Designated Grumpy Old Fart
Humanity in all its various forms has probably circled the globe hundreds, thousands if not hundreds of thousands or more times since the dawn of time. People can walk and sail all over the planet today, why is it so difficult to believe that they couldn't have done the same things thousands, tens of thousands, even millions of years ago??

Our biggest enemy is ourselves and human and humanoid populations were so small in the ancient world is unlikely that one group would even bump into another in that primordial past. There were no borders. No countries. No cities. No highways, save rivers and streams.

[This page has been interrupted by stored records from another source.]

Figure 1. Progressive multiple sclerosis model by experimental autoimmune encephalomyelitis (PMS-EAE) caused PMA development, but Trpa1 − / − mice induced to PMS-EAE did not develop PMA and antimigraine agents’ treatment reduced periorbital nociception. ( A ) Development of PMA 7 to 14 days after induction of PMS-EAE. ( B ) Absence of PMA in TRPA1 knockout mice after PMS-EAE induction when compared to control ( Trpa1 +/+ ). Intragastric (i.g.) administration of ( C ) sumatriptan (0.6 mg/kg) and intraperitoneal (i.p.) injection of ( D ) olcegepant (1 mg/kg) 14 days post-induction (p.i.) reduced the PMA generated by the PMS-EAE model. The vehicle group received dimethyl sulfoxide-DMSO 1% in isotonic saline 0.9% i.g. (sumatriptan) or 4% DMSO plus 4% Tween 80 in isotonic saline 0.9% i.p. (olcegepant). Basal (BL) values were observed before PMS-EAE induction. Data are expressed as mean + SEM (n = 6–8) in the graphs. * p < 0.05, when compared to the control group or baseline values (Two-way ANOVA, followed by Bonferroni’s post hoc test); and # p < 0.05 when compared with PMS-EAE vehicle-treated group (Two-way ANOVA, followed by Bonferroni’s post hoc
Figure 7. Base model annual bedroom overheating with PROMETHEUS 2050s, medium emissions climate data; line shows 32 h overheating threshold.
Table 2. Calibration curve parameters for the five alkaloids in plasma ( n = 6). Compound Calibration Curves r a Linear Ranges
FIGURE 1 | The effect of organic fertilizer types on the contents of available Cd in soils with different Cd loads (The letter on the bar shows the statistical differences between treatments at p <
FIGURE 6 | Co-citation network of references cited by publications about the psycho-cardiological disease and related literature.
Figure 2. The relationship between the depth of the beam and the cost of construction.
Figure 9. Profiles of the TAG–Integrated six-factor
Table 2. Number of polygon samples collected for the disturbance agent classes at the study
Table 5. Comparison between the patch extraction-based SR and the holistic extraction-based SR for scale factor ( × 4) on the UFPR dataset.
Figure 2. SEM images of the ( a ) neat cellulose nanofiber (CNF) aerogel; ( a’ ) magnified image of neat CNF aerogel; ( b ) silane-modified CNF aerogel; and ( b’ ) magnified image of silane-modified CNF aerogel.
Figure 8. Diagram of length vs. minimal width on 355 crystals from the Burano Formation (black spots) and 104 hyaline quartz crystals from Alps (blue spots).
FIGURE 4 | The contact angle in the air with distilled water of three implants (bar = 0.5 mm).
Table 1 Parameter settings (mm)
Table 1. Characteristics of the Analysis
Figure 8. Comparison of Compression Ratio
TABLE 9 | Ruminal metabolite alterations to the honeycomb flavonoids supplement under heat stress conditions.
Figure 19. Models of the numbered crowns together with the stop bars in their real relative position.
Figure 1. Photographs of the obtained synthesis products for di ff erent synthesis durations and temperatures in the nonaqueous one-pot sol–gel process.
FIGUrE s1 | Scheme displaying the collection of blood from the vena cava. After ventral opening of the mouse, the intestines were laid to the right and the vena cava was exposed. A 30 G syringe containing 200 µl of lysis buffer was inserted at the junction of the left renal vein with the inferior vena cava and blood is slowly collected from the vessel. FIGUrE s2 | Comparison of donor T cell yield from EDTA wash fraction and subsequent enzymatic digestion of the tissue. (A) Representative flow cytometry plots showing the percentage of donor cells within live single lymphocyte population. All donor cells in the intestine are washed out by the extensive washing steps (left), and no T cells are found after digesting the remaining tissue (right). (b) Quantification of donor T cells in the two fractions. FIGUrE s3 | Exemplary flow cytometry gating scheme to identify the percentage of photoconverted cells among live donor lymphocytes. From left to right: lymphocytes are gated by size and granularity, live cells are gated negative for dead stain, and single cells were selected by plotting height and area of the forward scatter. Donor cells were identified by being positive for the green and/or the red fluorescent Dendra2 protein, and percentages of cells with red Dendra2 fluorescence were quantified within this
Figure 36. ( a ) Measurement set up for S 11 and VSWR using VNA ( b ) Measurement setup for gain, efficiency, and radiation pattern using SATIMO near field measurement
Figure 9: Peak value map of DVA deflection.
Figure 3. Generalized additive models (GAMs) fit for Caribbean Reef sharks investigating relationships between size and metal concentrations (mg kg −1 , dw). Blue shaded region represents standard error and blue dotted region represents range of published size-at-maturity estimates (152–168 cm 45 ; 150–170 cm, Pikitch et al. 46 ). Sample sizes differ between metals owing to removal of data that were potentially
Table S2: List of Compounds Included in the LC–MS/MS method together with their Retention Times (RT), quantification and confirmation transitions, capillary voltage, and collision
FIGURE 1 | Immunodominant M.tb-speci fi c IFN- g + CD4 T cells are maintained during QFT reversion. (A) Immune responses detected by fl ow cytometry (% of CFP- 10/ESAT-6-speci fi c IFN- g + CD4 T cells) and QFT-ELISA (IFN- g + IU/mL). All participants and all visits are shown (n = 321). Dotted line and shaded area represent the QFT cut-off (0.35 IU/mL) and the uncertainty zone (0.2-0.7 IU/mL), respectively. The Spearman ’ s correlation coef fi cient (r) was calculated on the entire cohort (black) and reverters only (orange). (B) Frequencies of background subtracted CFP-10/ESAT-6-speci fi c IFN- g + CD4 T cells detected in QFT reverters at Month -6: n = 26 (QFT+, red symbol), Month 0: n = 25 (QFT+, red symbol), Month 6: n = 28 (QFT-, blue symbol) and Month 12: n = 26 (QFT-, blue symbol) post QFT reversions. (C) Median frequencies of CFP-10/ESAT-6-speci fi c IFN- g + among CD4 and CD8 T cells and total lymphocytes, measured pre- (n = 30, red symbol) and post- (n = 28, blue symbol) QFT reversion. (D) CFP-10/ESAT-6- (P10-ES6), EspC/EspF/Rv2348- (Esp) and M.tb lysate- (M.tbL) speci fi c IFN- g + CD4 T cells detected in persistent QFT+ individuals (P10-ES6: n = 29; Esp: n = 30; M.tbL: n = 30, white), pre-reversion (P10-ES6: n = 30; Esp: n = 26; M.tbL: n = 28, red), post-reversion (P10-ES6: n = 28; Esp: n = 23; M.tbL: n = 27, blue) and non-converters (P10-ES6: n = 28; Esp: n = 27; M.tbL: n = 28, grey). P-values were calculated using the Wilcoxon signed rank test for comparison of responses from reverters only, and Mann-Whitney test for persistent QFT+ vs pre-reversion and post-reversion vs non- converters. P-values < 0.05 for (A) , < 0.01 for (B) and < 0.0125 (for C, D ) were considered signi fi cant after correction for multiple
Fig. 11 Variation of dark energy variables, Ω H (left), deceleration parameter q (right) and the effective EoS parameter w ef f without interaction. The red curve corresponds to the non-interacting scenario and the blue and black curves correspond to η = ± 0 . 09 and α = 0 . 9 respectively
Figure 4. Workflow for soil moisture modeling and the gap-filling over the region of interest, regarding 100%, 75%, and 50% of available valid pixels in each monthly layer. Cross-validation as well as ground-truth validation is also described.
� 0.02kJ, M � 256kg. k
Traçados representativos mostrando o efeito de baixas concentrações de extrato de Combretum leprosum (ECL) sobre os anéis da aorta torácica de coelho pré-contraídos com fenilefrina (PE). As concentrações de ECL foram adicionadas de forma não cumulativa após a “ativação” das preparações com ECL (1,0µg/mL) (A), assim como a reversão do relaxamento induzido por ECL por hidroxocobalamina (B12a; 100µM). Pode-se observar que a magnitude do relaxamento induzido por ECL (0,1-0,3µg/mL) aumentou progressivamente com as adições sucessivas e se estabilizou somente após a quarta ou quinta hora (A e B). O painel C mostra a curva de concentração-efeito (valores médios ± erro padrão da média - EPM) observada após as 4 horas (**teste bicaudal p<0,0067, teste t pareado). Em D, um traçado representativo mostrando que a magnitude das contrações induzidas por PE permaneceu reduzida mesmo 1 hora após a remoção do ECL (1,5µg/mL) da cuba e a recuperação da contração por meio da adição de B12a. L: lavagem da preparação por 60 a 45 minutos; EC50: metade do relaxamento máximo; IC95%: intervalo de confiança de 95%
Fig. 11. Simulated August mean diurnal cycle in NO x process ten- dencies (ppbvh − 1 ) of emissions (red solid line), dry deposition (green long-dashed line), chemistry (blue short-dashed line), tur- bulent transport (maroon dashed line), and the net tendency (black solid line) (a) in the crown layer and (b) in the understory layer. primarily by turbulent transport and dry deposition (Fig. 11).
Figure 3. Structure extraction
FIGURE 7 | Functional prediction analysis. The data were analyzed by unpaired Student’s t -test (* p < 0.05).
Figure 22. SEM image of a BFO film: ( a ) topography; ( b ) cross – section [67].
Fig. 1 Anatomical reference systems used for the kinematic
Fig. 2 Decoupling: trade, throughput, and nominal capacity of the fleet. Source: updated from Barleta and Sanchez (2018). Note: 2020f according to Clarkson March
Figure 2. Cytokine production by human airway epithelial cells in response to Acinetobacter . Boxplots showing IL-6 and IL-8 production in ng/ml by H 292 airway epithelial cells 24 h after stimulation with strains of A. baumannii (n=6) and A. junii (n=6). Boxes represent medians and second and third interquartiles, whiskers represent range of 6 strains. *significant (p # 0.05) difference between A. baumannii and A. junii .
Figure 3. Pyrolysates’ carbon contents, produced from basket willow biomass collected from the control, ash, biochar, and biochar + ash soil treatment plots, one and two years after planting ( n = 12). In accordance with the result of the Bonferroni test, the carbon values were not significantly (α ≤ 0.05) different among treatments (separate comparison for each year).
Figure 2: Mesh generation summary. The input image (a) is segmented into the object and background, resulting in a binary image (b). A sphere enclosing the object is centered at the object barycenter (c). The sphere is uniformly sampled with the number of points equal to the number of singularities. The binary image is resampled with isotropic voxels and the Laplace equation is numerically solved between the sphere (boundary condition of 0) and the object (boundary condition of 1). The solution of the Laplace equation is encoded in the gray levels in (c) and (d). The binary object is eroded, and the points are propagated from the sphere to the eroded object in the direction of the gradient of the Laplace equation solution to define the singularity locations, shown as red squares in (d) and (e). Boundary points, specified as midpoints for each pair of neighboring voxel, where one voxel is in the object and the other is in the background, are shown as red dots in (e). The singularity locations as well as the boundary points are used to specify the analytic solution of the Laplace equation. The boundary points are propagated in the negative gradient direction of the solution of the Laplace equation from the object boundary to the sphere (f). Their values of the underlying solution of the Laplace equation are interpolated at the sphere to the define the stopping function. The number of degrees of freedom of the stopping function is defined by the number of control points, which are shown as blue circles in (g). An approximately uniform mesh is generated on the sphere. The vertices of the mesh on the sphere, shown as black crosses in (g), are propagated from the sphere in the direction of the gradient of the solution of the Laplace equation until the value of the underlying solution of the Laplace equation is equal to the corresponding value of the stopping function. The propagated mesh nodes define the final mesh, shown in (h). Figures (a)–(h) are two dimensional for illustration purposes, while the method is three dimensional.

I find none of this surprising at all. As for the different humanoid races interbreeding.....I've seen sailors on liberty in foreign ports!:rolleyes: Does the saying: "Any port in a storm." mean anything to you?

Sex is one of the strongest drives of humans. Look at all the stupid things people do today to get laid. Crude yes, but it's the truth. :spns:
 

Millwright

Knuckle Dragger
_______________
Modern humans are still pretty scarce on the dark continent, at least native specimens.
 

Melodi

Disaster Cat
Yes it is well said and there is a huge difference between speculation and actual finds, I too speculate that people have been around longer than mainstream science thinks (or especially used to think) and that people of various sorts may have traveled a great deal farther and earlier than is frequently supposed; but that doesn't mean I have any evidence to back that up either.

This is evidence and highly interesting, which is why I posted the article in the first place.